[PROBLEM REQUIREMENTS] Where an image appears, leave it out; otherwise repeat the data exactly.

Dataset entries:

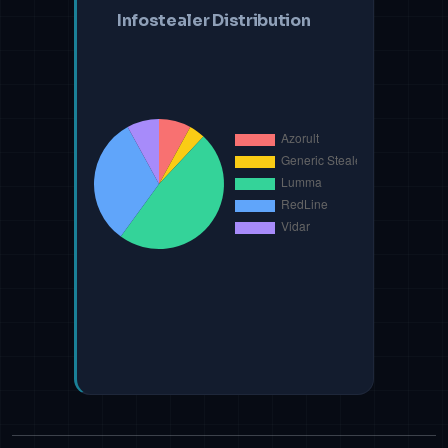
Infostealer Distribution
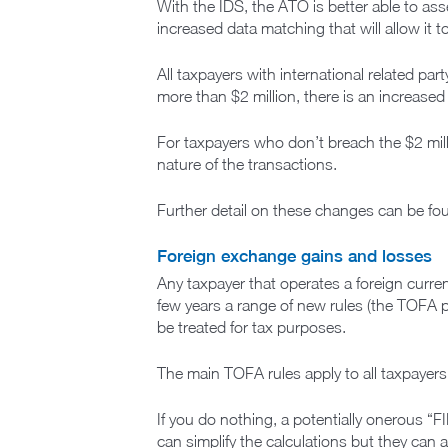
With the IDS, the ATO is better able to ass
increased data matching that will allow it 
All taxpayers with international related pa
more than $2 million, there is an increas
For taxpayers who don’t breach the $2 mill
nature of the transactions.
Further detail on these changes can be f
Foreign exchange gains and losses
Any taxpayer that operates a foreign curre
few years a range of new rules (the TOFA pr
be treated for tax purposes.
The main TOFA rules apply to all taxpayers –
If you do nothing, a potentially onerous “F
can simplify the calculations but they can 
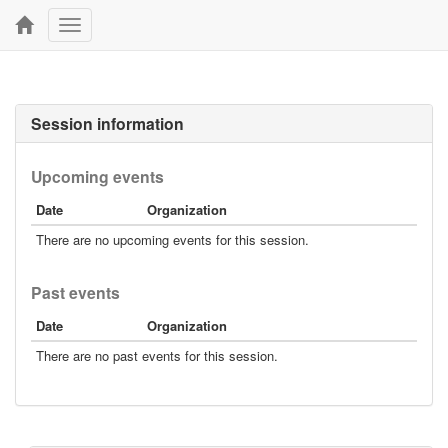
Toggle
navigation
Session information
Upcoming events
Date
Organization
There are no upcoming events for this session.
Past events
Date
Organization
There are no past events for this session.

[TASK RESPONSE]
Infostealer Distribution
With the IDS, the ATO is better able to ass
increased data matching that will allow it 
All taxpayers with international related pa
more than $2 million, there is an increas
For taxpayers who don’t breach the $2 mill
nature of the transactions.
Further detail on these changes can be f
Foreign exchange gains and losses
Any taxpayer that operates a foreign curre
few years a range of new rules (the TOFA pr
be treated for tax purposes.
The main TOFA rules apply to all taxpayers –
If you do nothing, a potentially onerous “F
can simplify the calculations but they can 
Toggle
navigation
Session information
Upcoming events
Date
Organization
There are no upcoming events for this session.
Past events
Date
Organization
There are no past events for this session.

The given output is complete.